— DIRECTION —
Please rewrite the paragraph of the thread below that begins "I have created a BASIC tokeniser" as a short list that keeps its main facts.

— READING TEXT —

Hello,
I have created a BASIC tokeniser (and AMSDOS header) for a big BASIC project. I know WinApe can do it by 'typing' a copy/paste text, but it is slow (you have a x10 but you need to switch it ON and OFF) and it can't do several files... With this, I can easily add several BAS files into a DSK file.
It works for me and seem to create identical tokens than my tests with WinApe. Only missing point: no floating point tokeniser... If you know how to create the 5 bytes from a string, feel free to tell me (I have some documentation and a link to the ROM assembly, but I can't figure it out in python).
Link to project (https://jolletx.visualstudio.com/CPCBasicator/_git/CPCBasicator)
https://www.cpcwiki.eu/index.php?title=Technical_information_about_Locomotive_BASIC&mobileaction=toggle_view_desktop#Floating_Point_data_definition
Yes I know this one (I put a link to it in doc directory of project).

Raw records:
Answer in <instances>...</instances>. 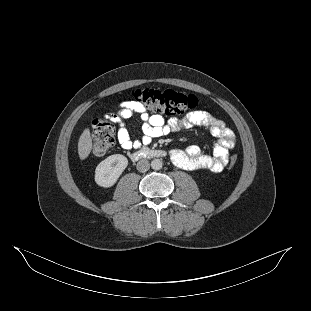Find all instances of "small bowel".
<instances>
[{"label":"small bowel","mask_w":311,"mask_h":311,"mask_svg":"<svg viewBox=\"0 0 311 311\" xmlns=\"http://www.w3.org/2000/svg\"><path fill=\"white\" fill-rule=\"evenodd\" d=\"M138 115L142 121V136L138 140L130 137L124 121ZM107 118L118 124L117 140L125 150L148 145L153 139L166 136L184 128L204 127L217 140L212 155L202 154L197 146L185 149H174L170 152L172 162L185 170L207 169L215 173L223 171L228 163V156L236 144L235 134L226 124L205 111H193L184 118L165 119L161 115L151 114L140 103L130 100L119 106L116 114H108Z\"/></svg>","instance_id":"c3829d8e"}]
</instances>
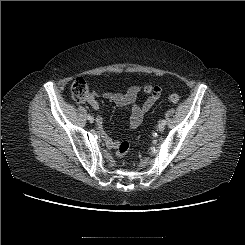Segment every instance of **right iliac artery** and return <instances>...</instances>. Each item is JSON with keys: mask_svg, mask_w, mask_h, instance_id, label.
<instances>
[{"mask_svg": "<svg viewBox=\"0 0 245 245\" xmlns=\"http://www.w3.org/2000/svg\"><path fill=\"white\" fill-rule=\"evenodd\" d=\"M87 117L89 118V117H91V115H88Z\"/></svg>", "mask_w": 245, "mask_h": 245, "instance_id": "obj_1", "label": "right iliac artery"}]
</instances>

— REPLY TO THE EXERCISE —
- The poster built a BASIC tokenizer, with an AMSDOS header, for a big BASIC project.
- WinApe can do this by "typing" pasted text, but it is slow, and its x10 speed has to be switched on and off.
- WinApe cannot handle several files.
- The new tool makes it easy to add several BAS files to a DSK file.